Does SLURM remember loaded modules if I close my terminal while some jobs are still pending?

Here is the scenario:
In order to have my jobs run properly, I need to load a specific module.
Say, I load the module, then run a script that will submit several jobs at once, and within those jobs, I have code that depends on that specific module. Some of the jobs start running right away and some become pending. Therefore, not all the jobs have begun running during this session (when I have loaded the module).
So:
If I close the terminal - and therefore terminate the session that has the loaded module - while some jobs are still pending, will SLURM remember the environment when those jobs were submitted? i.e., will it know that when those jobs submit and that code runs, it was intended to be run with that module loaded?

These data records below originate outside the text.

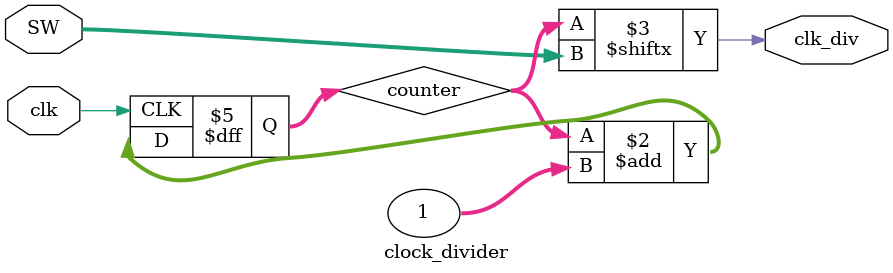
<source format=v>
`timescale 1ns / 1ps


module clock_divider(
    input wire clk,
    input wire [4:0] SW,
    output wire clk_div
    );

    reg [31:0] counter = 0;

    always @(posedge clk)
        counter <= counter + 1;

    assign clk_div = counter[SW];
endmodule

</source>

I ask because I did not want to load the module in each script within each job, I wanted to do it once, and so now, I am sitting waiting for jobs to submit, but I’m wondering if I need to keep my machine on with that terminal open until all jobs are submitted.

Aaron,
When you submit jobs to compute nodes via SLURM, you should ensure that the executables will run on those nodes with the complete environment needed to work correctly, independent of one another and your login session. This means that you should load all the necessary modules, and specify any other environment variables in your SLURM jobscript accordingly. Doing so will ensure that you can logout from your login node after you have submitted your jobs and know that they will run with the environment they need.

  • Derek
1 Like

Once a job is submitted, the environment is set and will only be altered by whatever is included in the submit script when the job starts on the node. Once the sbatch command completes and returns a job number then there is no longer any dependency on the environment of the parent shell. This is sensible if you think about it as otherwise, you could screw up pending jobs just by changing your environment in your login session. Derek is correct that best practice is probably to completely define the environment in the slurm script and use #SBATCH --export=NONE to minimize the environment that gets inherited from the parent session.